The final savory dish of the night was loosely inspired by northern Vietnamese pho. Two different cuts of Australian wagyu beef were served with a hoisin/beef jus sauce. Also on the plate: a breakfast donut dipped in pho, and a couple pieces of pearl onions. On the side was a small cup filled with pho broth. The two pieces of beef were very different. One was braised and very tender, the other had a significant bite - definitely not melting in the mouth. The accompanying sauce was pretty nice though, and very flavorful. The onions added a bit of freshness and acidity to the dish. The donut was a bit of a head-scratcher, though - oily and cold, it came with at most a hint of pho flavor. The hot broth tasted almost Christmassy - sadly I don't know enough about Vietnamese cuisine to judge whether that is typical for Northern pho 15. The pescatarian version had a scallop and a morel mushroom instead of the two beef cuts. According to my wife, the scallop was nicely seasoned, but felt previously frozen and was indeed still cold in the middle. The morel mushroom was juicy and flavorful 14.

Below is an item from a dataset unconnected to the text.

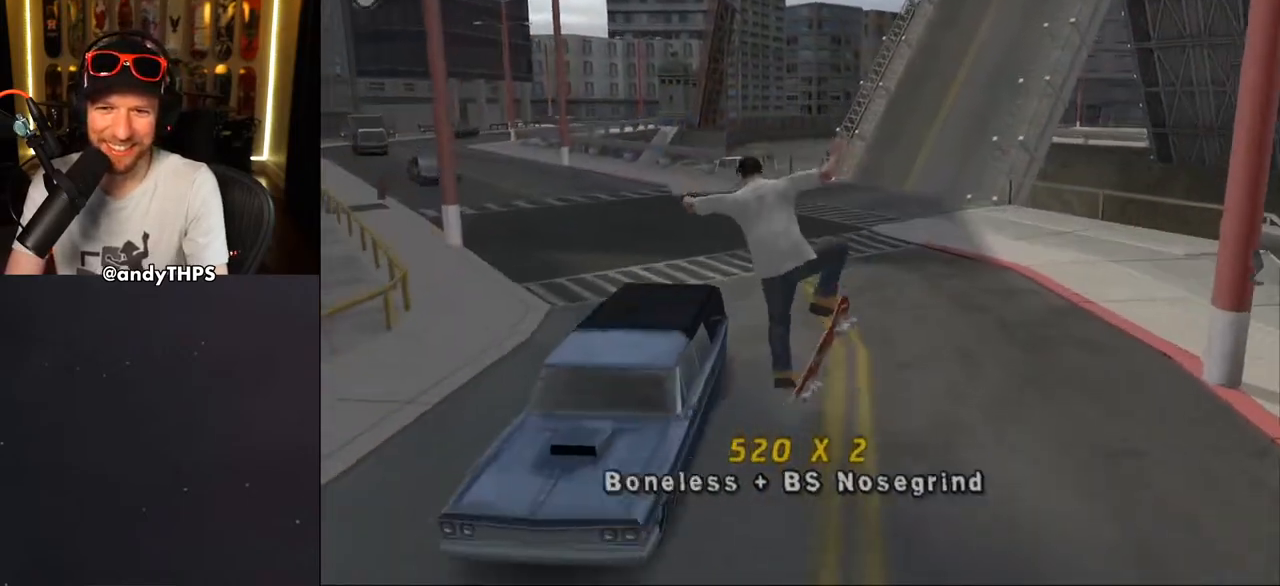
{"buttons": ["DPAD_DOWN", "DPAD_RIGHT"], "left_stick": "center", "right_stick": "left", "events": [[33, "CROSS", "up"], [50, "DPAD_UP", "up"], [100, "L2", "up"], [100, "right_stick", "left"], [483, "DPAD_DOWN", "down"], [483, "DPAD_RIGHT", "down"]]}
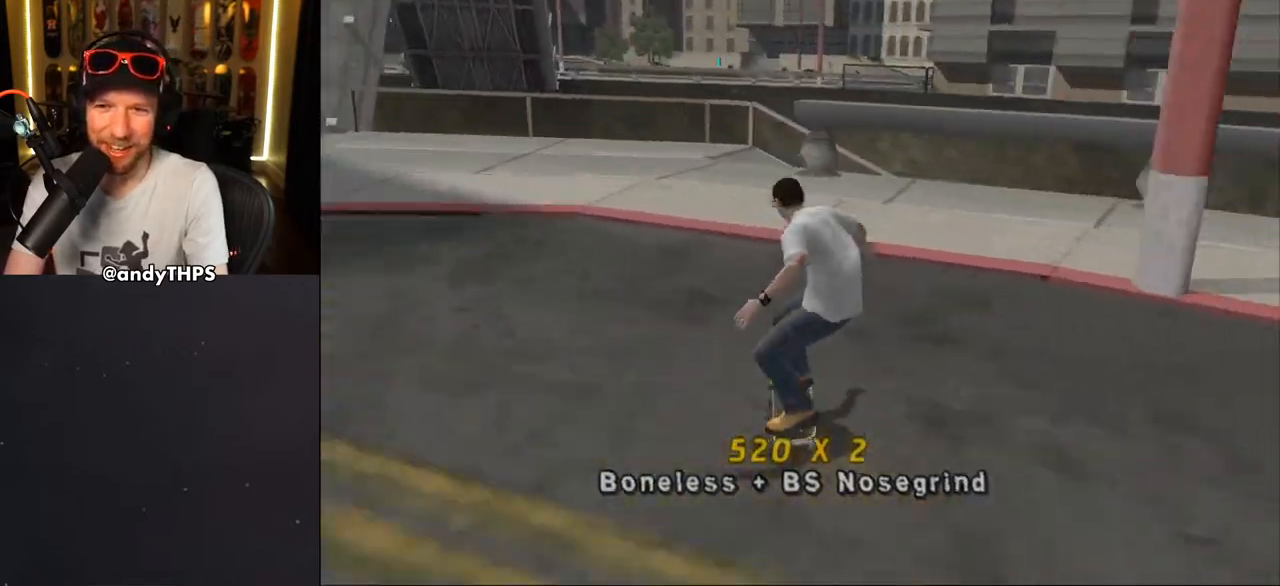
{"buttons": ["DPAD_DOWN", "DPAD_RIGHT"], "left_stick": "center", "right_stick": "center", "events": [[50, "DPAD_DOWN", "up"], [50, "DPAD_RIGHT", "up"], [83, "DPAD_DOWN", "down"], [83, "DPAD_LEFT", "down"], [467, "DPAD_LEFT", "up"], [467, "right_stick", "center"], [500, "DPAD_RIGHT", "down"]]}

A cup of black tea mixed with local herbs such as rosemary and sage heralded the transition to the desserts.
Our first dessert was a dish made with tapioca pearls, sago, coconut cream, persimmons and limes. It tasted mostly of coconut rather than fruit, with the tapioca pearls providing texture. Not bad 15.
The second and final dessert was inspired by “balut”, but thankfully was not a literal rendition. Instead, we got a chocolate egg filled with foie gras (the “meat” part of the balut), a hazelnut mousse, and Vietnamese coriander. All of this sat on a “nest” of filo dough and blood orange jam. This was primarily a hazelnut/chocolate dish, but there were some fruit components as well (with possibly some pear inside?). I was getting beyond full at this point, but this was a lovely dessert 16. The vegetarian version of the dessert was a cookie sandwich filled with a white truffle pastry cream and huckleberry jam. Also quite sweet and maybe a bit lighter than the chocolate dish 15.
Overall: This was a fine dinner, but fell a bit short of our expectations. We had hoped that “French-Vietnamese” meant a somewhat distinctive taste experience. However, the Vietnamese flavors were extremely subdued, and in fact, there wasn't even a single dish that could have been considered strongly Asian-influenced. Several dishes were served on the room-temperature to lukewarm side, possibly because of the lengthy plating process? And the interaction at the chef's counter was virtually non-existent. Maybe we didn't catch the restaurant at its best - everyone might have been exhausted after partying hard on New Year's Eve the night before 15.